Alla fine dello stesso articolo, Riccardi evoca i problemi del Caucaso e certe difficili rapporti spesso anche a causa di confini tagliati con l’accetta: ”I nazionalismi hanno sconvolto la convivenza. Nel 1905 gravi scontri avvennero a Baku, tra armeni (ancora vivevano là, spesso benestanti) e azeri. Poco dopo, nell’impero ottomano, maturò il disegno di eliminare gli armeni. Nel 1936, Stalin creò Georgia, Armenia e Azerbaigian. La popolazione era piuttosto mista. Azeri vivevano in Armenia e armeni in Azerbaigian. A quest’ultima Repubblica fu assegnato il Karabach con uno statuto di autonomia. Sulla regione vigilava il Cremlino, finché non si dissolse l’Urss.
Così cominciarono le guerre. La prima nel 1994 con 30.000 morti: l’Armenia vinse occupando territori azeri che creavano continuità territoriale con il Karabakh. Ovunque le popolazioni si spostavano e i segni della presenza dell’altro venivano violati o cancellati. Il Karabakh divenne un simbolo per il nazionalismo armeno. In Azerbaigian era grande la frustrazione per la sconfitta. Venticinque anni hanno cambiato l’Azerbaigian, ricco di giacimenti di gas e petrolio, sostenuto dalla Turchia, divenuto militarmente forte. Oggi gli idrocarburi azeri sono decisi per l’indipendenza energetica dell’Europa dalla Russia. E dell’Italia.

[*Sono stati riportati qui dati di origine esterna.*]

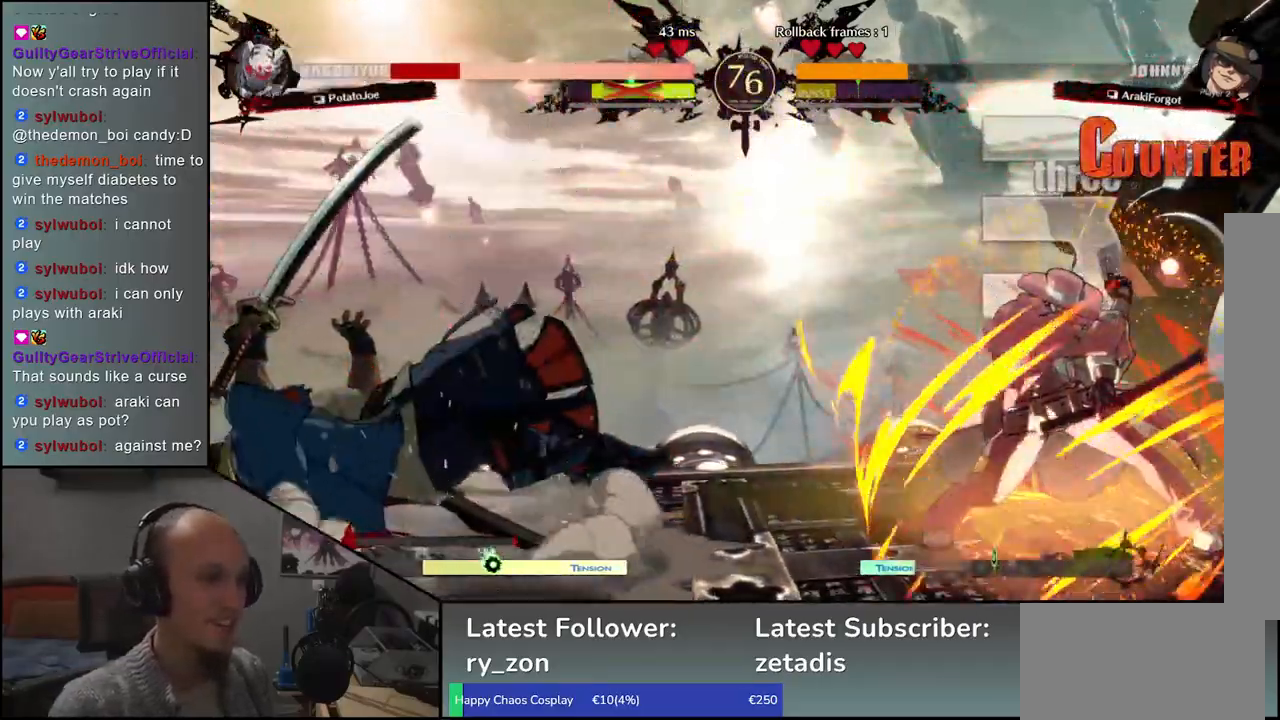
{"buttons": [], "left_stick": "left", "events": []}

Nel 2020, nella seconda guerra azero-armena, il governo di Baku si è ripreso il territorio perso e solo il Karabakh è rimasto sotto controllo armeno, un’«isola» in territorio azero, collegata con un corridoio stradale con l’Armenia (mentre gli azeri ottenevano facilità di passaggio attraverso il territorio armeno con il Nachicevan). L’accordo avvenne con la mediazione di Putin. Era prevedibile che ci sarebbe stato un terzo atto di guerra da parte di un Azerbaigian rafforzato economicamente e internazionalmente. L’avvicinamento agli Stati Uniti da parte del primo ministro armeno Pashinyan, oggi sotto accusa in Armenia per aver confidato nella Russia, non ha cambiato il quadro geopolitico. Ora, non solo l’Armenia ha perso il controllo su un territorio storico, ma si sente isolata e fragile di fronte ai più di dieci milioni di azeri, alleati con la Turchia, temendo per se stessa. Anche perché ormai, purtroppo, nel quadro internazionale, i contenziosi si risolvono troppo spesso con le armi”.
Le guerre come modo arretrato e incivile per risolvere le questioni e non bastano vaghi proclami pacifisti per bloccare questa deriva, ma un reale rafforzamento del diritto internazionale.